**What to work on:**
Starting at the line that holds "left eye: (1024, 699)" and stopping at the line that holds "right shoulder: (1084, 738)", restate the records below word for word, with both of those lines included.

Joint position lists
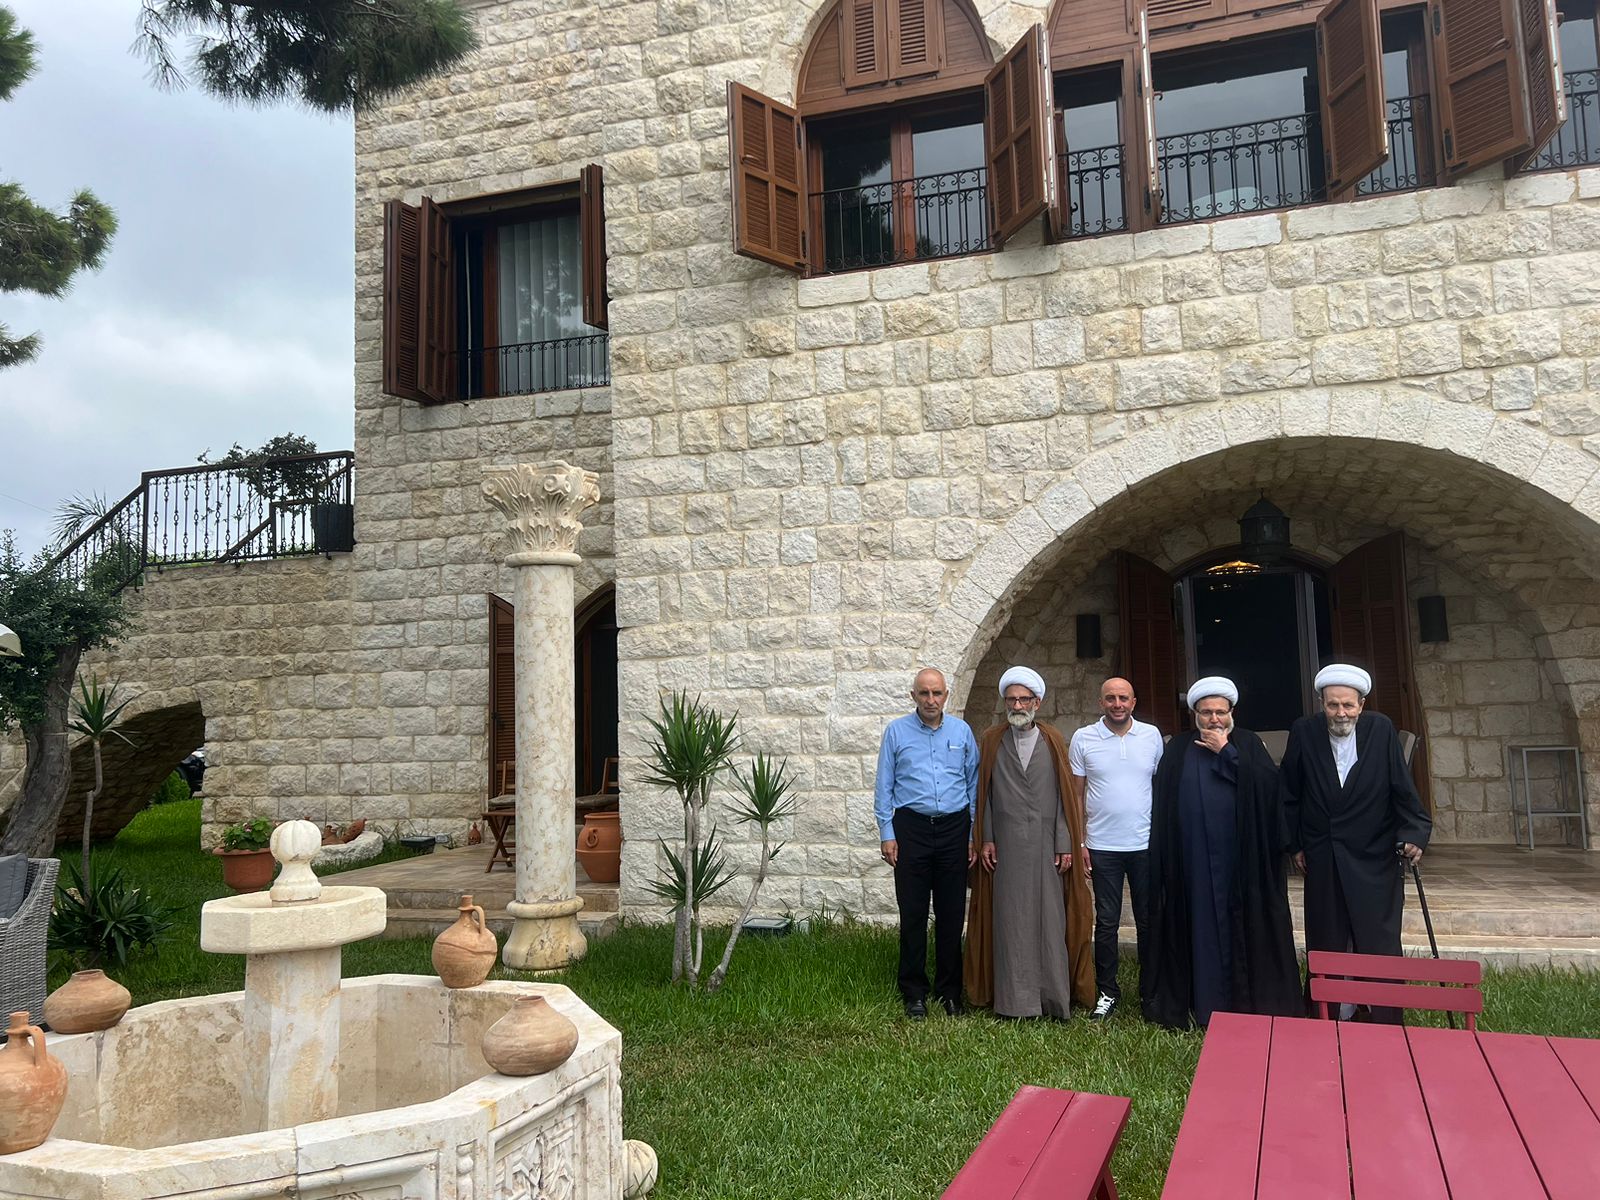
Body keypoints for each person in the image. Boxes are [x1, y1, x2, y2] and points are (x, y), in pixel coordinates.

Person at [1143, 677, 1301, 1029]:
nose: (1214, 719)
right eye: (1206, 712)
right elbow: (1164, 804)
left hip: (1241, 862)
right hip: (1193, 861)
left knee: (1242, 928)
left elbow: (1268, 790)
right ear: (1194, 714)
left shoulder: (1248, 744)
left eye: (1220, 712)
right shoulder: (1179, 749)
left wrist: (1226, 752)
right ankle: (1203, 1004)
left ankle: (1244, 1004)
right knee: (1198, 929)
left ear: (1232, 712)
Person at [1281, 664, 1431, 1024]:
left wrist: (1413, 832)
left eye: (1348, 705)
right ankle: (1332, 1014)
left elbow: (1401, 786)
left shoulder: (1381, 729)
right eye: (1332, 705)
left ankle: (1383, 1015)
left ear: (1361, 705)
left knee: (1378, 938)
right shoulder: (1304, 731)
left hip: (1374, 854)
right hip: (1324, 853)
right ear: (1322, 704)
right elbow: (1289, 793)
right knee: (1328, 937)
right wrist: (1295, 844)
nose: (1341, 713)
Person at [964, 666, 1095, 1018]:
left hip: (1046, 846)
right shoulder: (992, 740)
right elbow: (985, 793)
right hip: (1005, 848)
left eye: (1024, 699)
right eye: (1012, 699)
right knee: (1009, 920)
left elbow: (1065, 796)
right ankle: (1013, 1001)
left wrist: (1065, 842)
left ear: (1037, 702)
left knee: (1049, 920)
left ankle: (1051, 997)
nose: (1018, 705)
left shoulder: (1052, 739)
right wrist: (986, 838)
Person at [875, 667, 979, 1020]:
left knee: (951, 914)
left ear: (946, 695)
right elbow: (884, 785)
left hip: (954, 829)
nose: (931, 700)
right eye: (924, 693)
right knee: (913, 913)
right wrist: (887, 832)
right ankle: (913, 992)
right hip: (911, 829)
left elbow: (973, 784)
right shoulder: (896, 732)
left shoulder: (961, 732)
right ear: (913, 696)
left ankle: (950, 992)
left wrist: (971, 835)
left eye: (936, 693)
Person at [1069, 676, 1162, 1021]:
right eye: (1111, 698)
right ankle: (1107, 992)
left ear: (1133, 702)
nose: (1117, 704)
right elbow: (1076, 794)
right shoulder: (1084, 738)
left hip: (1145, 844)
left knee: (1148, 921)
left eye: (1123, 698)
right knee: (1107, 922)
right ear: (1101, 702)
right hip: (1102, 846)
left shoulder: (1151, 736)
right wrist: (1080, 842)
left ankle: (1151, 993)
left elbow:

**Answer to this problem:**
left eye: (1024, 699)
right eye: (1012, 699)
right knee: (1009, 920)
left elbow: (1065, 796)
right ankle: (1013, 1001)
left wrist: (1065, 842)
left ear: (1037, 702)
left knee: (1049, 920)
left ankle: (1051, 997)
nose: (1018, 705)
left shoulder: (1052, 739)
right wrist: (986, 838)
Person at [875, 667, 979, 1020]:
left knee: (951, 914)
left ear: (946, 695)
right elbow: (884, 785)
left hip: (954, 829)
nose: (931, 700)
right eye: (924, 693)
right knee: (913, 913)
right wrist: (887, 832)
right ankle: (913, 992)
right hip: (911, 829)
left elbow: (973, 784)
right shoulder: (896, 732)
left shoulder: (961, 732)
right ear: (913, 696)
left ankle: (950, 992)
left wrist: (971, 835)
left eye: (936, 693)
Person at [1069, 676, 1162, 1021]:
right eye: (1111, 698)
right ankle: (1107, 992)
left ear: (1133, 702)
nose: (1117, 704)
right elbow: (1076, 794)
right shoulder: (1084, 738)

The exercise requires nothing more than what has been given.